Kuechenberg, standout on 1972 Dolphins, dies
Former Miami Dolphins guard Bob Kuechenberg, a six-time Pro Bowl selection and member of the only NFL team to achieve a perfect season, died at age 71.
His death Saturday was confirmed by the Dolphins, who had no further details.
Kuechenberg joined the Dolphins as a free agent in 1970, coach Don Shula’s first season, and played for them until 1983. He started every game for the team that went 17- 0 in 1972, and started 16 games for the team that repeated as Super Bowl champions in 1973.
Kuechenberg was a finalist for the Pro Football Hall of Fame and a member of the Dolphins’ Honor Roll.
“I was sorry to learn of the passing of Bob Kuechenberg, who was not only one of the best players I ever coached but one of the toughest as well,” Shula said in a statement. “He was one of the key performers on our championship teams.”
Over his 15 seasons, Kuechenberg started in Miami’s first four Super Bowls, made the Pro Bowl six times and was first or second team all-pro three times.
The 1970s Dolphins offensive line was the first to block for two 1,000-yard rushers in a single season (Mercury Morris and Larry Csonka on the unbeaten 1972 Super Bowl champions).
Shula said Kuechenberg played with a broken arm in Super Bowl VIII in January 1974 and still dominated Hall of Fame defensive tackle Alan Page as Miami beat Minnesota, 24-7. That game was 45 years ago Sunday.
Former teammate Jim Langer, a Hall of Fame center, said he stayed in touch with Kuechenberg, spoke with him in the past week and was shocked to learn of his death.
“He was the kind of guy you’d want in your foxhole,” Langer said. “He played hard and was very intense about the game, which was typical of our team.
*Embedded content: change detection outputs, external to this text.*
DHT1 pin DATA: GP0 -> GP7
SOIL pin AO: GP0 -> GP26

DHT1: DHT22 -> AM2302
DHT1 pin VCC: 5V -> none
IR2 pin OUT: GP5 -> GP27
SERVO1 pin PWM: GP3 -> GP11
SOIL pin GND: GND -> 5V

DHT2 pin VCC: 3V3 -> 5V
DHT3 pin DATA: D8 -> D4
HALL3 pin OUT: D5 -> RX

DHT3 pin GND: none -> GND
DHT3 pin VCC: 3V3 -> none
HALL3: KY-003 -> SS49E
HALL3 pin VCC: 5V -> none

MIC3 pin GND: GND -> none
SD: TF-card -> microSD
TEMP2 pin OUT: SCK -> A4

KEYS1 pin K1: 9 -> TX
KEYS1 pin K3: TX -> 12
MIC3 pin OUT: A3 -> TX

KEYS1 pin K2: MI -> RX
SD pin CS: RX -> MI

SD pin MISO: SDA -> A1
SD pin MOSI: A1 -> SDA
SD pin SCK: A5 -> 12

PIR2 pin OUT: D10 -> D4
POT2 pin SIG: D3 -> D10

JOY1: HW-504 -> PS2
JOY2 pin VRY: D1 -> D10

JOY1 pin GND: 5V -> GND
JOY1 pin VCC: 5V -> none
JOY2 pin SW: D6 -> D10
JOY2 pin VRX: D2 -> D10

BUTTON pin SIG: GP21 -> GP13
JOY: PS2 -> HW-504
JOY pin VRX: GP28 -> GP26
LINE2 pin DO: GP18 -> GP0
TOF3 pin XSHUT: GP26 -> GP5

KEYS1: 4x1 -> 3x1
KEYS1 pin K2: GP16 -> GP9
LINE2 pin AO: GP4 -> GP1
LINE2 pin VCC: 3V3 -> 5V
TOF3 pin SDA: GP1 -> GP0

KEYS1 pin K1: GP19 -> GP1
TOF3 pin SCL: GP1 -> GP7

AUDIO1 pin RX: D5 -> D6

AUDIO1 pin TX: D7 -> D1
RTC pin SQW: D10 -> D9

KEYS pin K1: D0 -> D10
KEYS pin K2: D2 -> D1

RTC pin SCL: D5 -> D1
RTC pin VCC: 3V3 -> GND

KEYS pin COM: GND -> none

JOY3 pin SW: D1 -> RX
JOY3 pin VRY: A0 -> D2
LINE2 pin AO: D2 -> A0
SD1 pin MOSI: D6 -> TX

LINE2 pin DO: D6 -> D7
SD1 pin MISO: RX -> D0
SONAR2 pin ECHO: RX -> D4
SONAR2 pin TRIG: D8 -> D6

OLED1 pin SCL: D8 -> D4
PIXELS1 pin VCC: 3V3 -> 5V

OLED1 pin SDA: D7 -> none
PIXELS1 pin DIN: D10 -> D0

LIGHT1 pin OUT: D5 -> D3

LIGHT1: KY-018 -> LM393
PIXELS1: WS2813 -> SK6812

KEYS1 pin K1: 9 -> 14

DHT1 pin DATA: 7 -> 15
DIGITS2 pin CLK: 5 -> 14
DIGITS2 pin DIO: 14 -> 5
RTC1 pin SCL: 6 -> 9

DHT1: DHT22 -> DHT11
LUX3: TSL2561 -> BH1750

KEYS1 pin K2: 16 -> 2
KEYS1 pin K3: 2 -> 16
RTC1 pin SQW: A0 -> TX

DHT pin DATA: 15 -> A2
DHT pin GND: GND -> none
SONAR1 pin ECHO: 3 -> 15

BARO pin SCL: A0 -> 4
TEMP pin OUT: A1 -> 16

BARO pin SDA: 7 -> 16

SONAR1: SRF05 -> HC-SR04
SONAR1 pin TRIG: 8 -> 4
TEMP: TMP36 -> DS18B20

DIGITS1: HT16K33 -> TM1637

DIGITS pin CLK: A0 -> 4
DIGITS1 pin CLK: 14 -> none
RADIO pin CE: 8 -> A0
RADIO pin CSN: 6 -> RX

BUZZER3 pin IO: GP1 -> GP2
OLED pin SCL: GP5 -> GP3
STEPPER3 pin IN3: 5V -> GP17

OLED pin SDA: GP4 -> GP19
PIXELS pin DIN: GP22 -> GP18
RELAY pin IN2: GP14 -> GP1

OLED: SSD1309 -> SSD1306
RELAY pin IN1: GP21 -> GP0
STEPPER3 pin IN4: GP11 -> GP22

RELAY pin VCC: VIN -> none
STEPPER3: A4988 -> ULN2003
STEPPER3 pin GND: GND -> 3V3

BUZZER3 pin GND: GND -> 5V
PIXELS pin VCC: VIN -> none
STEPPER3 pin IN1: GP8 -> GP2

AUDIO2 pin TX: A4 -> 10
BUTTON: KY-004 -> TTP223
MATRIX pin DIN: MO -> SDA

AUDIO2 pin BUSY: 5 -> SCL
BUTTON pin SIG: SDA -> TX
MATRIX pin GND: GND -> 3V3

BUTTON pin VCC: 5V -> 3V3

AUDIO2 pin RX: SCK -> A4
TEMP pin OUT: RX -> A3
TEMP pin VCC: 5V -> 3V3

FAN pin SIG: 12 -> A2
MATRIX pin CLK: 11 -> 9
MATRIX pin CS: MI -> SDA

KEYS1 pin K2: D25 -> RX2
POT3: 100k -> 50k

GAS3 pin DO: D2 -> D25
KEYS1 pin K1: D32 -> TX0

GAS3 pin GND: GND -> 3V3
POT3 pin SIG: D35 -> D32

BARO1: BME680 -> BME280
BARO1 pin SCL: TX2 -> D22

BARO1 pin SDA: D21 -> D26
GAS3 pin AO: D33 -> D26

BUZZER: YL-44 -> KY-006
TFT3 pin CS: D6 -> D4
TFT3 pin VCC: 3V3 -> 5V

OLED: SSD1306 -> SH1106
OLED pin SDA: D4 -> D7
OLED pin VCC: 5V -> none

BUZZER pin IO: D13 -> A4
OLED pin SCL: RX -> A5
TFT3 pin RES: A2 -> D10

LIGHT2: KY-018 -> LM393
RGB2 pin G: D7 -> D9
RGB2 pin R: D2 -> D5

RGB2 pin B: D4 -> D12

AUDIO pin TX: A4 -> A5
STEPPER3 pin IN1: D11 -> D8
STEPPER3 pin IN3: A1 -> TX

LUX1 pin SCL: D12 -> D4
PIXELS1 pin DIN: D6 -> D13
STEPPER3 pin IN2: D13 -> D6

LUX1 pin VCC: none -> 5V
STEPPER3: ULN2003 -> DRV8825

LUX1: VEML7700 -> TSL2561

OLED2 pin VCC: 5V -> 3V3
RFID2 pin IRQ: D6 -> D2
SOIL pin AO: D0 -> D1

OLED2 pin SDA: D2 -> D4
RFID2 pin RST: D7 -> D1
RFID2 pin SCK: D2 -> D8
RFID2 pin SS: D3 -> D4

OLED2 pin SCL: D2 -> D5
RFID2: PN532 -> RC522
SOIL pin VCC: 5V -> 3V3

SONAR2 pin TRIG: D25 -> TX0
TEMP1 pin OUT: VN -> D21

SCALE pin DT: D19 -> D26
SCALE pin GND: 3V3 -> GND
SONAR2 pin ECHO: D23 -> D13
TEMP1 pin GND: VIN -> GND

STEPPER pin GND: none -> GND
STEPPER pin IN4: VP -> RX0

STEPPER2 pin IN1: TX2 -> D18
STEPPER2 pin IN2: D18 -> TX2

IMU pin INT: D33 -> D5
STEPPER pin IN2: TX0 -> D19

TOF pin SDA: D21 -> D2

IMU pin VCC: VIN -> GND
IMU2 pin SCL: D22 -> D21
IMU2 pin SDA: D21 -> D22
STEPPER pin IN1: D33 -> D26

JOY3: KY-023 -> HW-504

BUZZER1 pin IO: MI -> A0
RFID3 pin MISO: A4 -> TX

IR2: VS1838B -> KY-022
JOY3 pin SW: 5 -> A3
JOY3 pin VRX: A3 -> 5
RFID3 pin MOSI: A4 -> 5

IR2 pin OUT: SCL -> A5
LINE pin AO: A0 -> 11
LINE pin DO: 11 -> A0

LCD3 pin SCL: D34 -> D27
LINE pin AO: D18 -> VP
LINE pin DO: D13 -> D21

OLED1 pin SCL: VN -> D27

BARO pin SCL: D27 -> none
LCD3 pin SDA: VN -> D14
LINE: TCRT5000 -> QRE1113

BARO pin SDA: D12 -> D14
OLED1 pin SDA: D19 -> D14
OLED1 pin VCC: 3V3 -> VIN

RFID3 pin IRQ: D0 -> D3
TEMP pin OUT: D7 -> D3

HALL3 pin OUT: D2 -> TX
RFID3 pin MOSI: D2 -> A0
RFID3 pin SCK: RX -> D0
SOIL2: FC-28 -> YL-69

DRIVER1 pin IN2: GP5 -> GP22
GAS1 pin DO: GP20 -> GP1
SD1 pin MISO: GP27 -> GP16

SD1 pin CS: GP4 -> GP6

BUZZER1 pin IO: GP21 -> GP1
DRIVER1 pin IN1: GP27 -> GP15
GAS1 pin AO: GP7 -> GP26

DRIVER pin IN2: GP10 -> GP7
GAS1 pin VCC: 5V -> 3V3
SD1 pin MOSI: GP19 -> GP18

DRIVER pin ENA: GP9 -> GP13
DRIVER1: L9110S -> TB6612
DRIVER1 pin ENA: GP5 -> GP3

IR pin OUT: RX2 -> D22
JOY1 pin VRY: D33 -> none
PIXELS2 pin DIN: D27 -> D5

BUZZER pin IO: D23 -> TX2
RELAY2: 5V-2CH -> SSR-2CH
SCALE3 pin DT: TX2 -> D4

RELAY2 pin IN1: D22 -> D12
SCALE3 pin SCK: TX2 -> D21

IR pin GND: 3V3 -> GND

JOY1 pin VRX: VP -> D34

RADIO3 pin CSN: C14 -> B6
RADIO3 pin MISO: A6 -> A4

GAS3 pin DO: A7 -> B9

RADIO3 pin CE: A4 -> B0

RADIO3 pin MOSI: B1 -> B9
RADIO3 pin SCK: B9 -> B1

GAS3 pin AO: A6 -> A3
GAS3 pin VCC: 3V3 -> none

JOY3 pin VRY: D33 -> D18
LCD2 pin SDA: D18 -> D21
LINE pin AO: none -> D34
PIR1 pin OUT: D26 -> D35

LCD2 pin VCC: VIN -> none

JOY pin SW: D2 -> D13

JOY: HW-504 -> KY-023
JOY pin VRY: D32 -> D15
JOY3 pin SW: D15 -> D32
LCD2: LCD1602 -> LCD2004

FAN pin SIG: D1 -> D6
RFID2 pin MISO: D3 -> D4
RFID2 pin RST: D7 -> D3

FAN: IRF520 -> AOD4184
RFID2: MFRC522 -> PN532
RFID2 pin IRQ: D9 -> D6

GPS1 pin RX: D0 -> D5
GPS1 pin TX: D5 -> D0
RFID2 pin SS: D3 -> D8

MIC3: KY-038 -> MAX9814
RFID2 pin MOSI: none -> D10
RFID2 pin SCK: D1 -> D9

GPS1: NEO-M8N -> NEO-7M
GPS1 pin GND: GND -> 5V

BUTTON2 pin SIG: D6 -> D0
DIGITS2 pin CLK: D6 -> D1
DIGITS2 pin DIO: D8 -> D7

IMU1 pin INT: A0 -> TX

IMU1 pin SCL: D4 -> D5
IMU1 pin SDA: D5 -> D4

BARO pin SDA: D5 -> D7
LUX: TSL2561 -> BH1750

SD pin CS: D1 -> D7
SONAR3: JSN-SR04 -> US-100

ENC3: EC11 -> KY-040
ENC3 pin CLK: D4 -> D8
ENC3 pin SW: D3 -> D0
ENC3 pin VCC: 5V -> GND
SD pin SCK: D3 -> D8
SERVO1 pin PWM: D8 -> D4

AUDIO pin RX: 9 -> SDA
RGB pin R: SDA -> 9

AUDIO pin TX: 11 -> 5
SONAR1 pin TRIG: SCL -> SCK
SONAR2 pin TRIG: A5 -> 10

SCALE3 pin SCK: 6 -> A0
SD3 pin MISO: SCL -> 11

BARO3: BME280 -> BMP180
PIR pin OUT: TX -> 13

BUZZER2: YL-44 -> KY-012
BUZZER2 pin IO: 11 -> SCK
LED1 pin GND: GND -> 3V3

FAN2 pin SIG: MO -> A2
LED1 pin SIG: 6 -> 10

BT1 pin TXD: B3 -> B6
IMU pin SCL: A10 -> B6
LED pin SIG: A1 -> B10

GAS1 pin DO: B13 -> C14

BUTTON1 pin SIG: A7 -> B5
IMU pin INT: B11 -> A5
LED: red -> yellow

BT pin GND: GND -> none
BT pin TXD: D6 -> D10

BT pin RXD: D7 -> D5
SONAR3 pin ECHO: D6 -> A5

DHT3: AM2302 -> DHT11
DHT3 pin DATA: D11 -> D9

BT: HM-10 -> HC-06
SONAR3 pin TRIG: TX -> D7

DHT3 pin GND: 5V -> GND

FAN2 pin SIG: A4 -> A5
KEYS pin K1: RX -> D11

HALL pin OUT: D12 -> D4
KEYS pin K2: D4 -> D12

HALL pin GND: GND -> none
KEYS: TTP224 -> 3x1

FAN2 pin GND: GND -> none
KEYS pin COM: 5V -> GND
He was my roommate for 10 years, and we talked football damn near all the time.”
A native of Gary, Ind., Kuechenberg played at Notre Dame before being drafted by the Philadelphia Eagles in 1969 but never played for them.
Kuechenberg’s 196 games with the Dolphins was a team record until Dan Marino broke it.
OFFICIALS: Sarah Thomas became the first woman to work an NFL playoff game as an on-field official.
Thomas was the down judge in Sunday’s divisional-round game between New England and the Los Angeles Chargers in Foxborough, Mass. That’s a first, according to the NFL’s Twitter account.
Thomas was hired in 2015 and already was the league’s first female full-time official.
Terri Valenti was the replay official in Saturday’s playoff game between the Chiefs and Colts, also a first.
CHARGERS: The daughter of Chargers defensive lineman Brandon Mebane was remembered before Los Angeles’s playoff game at New England.
The Patriots asked fans to stand and observe a moment of silence for Makenna Mebane, who died Jan. 3 at the age of 7 weeks. She was born with a rare genetic condition known as Trisomy 13 that causes delays in development and affects several organs.
Brandon Mebane had missed five of the past seven games, including last week’s first-round game at Baltimore, to be with his family. He was active Sunday.